__Exercise goal__
Please return only the lines from the one with "left wrist: (78, 128)" through the final line of the data, unchanged, with pictures omitted.

START Dataset excerpts

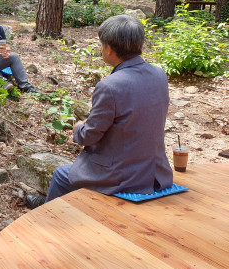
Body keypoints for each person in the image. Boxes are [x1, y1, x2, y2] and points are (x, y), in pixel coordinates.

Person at [25, 15, 173, 209]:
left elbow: (89, 136)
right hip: (155, 171)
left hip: (125, 175)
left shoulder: (110, 86)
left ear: (109, 49)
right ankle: (50, 203)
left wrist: (78, 128)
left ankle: (50, 212)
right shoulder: (159, 74)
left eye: (101, 45)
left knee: (62, 174)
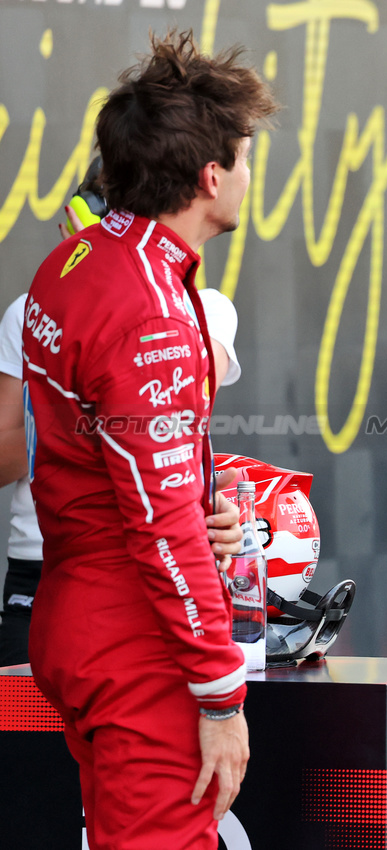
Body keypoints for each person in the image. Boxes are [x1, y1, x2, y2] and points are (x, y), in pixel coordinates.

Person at [23, 30, 277, 848]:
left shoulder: (72, 263)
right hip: (135, 639)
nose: (245, 175)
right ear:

END Dataset excerpts

__Solution to the exercise__
left wrist: (78, 128)
left ankle: (50, 212)
right shoulder: (159, 74)
left eye: (101, 45)
left knee: (62, 174)
Body keypoints for each person in the image. Boxes are [x1, y1, x2, y2] and points are (x, y), in pixel coordinates.

Person at [23, 30, 277, 848]:
left shoulder: (72, 263)
right hip: (135, 639)
nose: (245, 175)
right ear:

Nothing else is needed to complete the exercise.